* _Problem description_:
Leaving out the images, reproduce every line of the data that follows exactly.

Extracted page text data
----

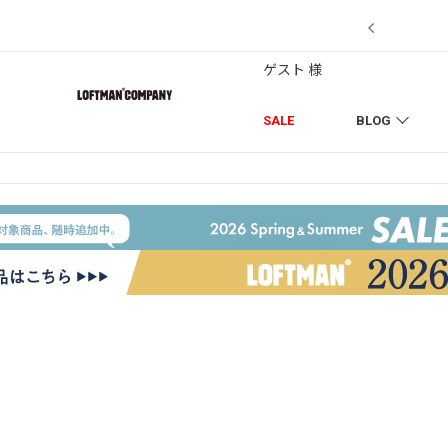
7/18】セール対象品を追加しました！
ゲスト 様
SALE
BLOG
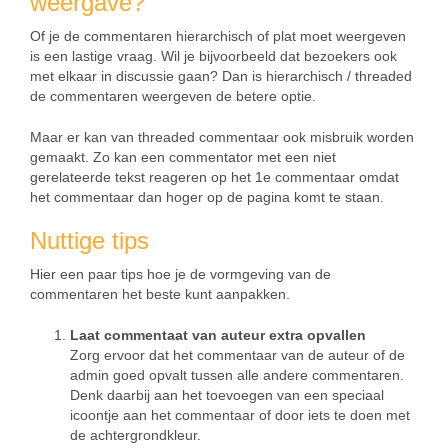
weergave?
Of je de commentaren hierarchisch of plat moet weergeven
is een lastige vraag. Wil je bijvoorbeeld dat bezoekers ook
met elkaar in discussie gaan? Dan is hierarchisch / threaded
de commentaren weergeven de betere optie.
Maar er kan van threaded commentaar ook misbruik worden
gemaakt. Zo kan een commentator met een niet
gerelateerde tekst reageren op het 1e commentaar omdat
het commentaar dan hoger op de pagina komt te staan.
Nuttige tips
Hier een paar tips hoe je de vormgeving van de
commentaren het beste kunt aanpakken.
Laat commentaat van auteur extra opvallen
Zorg ervoor dat het commentaar van de auteur of de
admin goed opvalt tussen alle andere commentaren.
Denk daarbij aan het toevoegen van een speciaal
icoontje aan het commentaar of door iets te doen met
de achtergrondkleur.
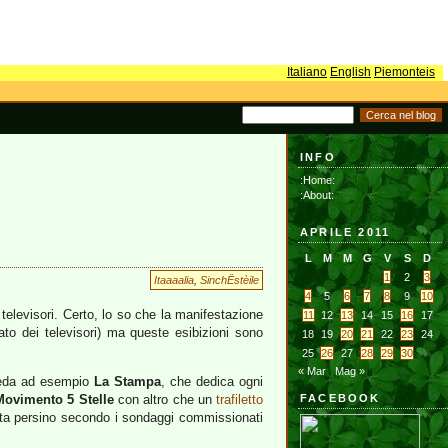
Italiano
English
Piemonteis
INFO
:Home:
:About:
APRILE 2011
L
M
M
G
V
S
D
1
2
3
Itaaaalia
,
SinchËstèile
4
5
6
7
8
9
10
 televisori. Certo, lo so che la manifestazione
11
12
13
14
15
16
17
to dei televisori) ma queste esibizioni sono
18
19
20
21
22
23
24
25
26
27
28
29
30
« Mar
Mag »
i veda ad esempio
La Stampa
, che dedica ogni
Movimento 5 Stelle
con altro che un
trafiletto
FACEBOOK
ata persino secondo i sondaggi commissionati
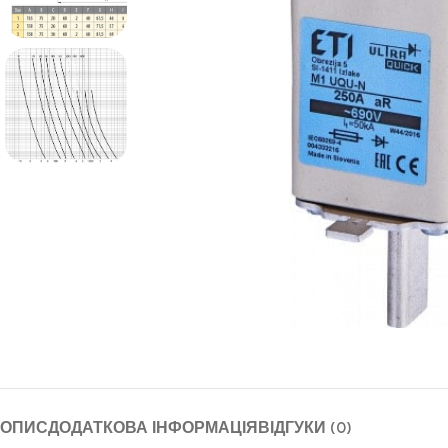
ОПИС
ДОДАТКОВА ІНФОРМАЦІЯ
ВІДГУКИ (0)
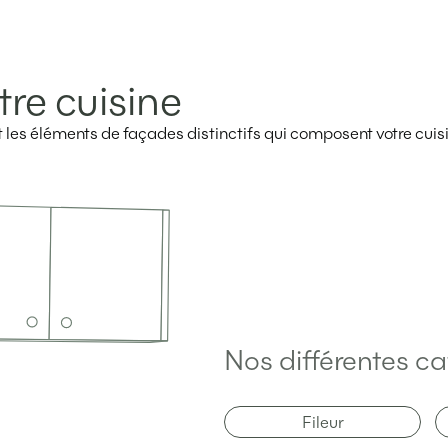
tre cuisine
ent les éléments de façades distinctifs qui composent votre cuis
Nos différentes ca
Fileur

----

* _Exercise result_:
7/18】セール対象品を追加しました！
ゲスト 様
SALE
BLOG
weergave?
Of je de commentaren hierarchisch of plat moet weergeven
is een lastige vraag. Wil je bijvoorbeeld dat bezoekers ook
met elkaar in discussie gaan? Dan is hierarchisch / threaded
de commentaren weergeven de betere optie.
Maar er kan van threaded commentaar ook misbruik worden
gemaakt. Zo kan een commentator met een niet
gerelateerde tekst reageren op het 1e commentaar omdat
het commentaar dan hoger op de pagina komt te staan.
Nuttige tips
Hier een paar tips hoe je de vormgeving van de
commentaren het beste kunt aanpakken.
Laat commentaat van auteur extra opvallen
Zorg ervoor dat het commentaar van de auteur of de
admin goed opvalt tussen alle andere commentaren.
Denk daarbij aan het toevoegen van een speciaal
icoontje aan het commentaar of door iets te doen met
de achtergrondkleur.
Italiano
English
Piemonteis
INFO
:Home:
:About:
APRILE 2011
L
M
M
G
V
S
D
1
2
3
Itaaaalia
,
SinchËstèile
4
5
6
7
8
9
10
 televisori. Certo, lo so che la manifestazione
11
12
13
14
15
16
17
to dei televisori) ma queste esibizioni sono
18
19
20
21
22
23
24
25
26
27
28
29
30
« Mar
Mag »
i veda ad esempio
La Stampa
, che dedica ogni
Movimento 5 Stelle
con altro che un
trafiletto
FACEBOOK
ata persino secondo i sondaggi commissionati
ОПИС
ДОДАТКОВА ІНФОРМАЦІЯ
ВІДГУКИ (0)
tre cuisine
ent les éléments de façades distinctifs qui composent votre cuis
Nos différentes ca
Fileur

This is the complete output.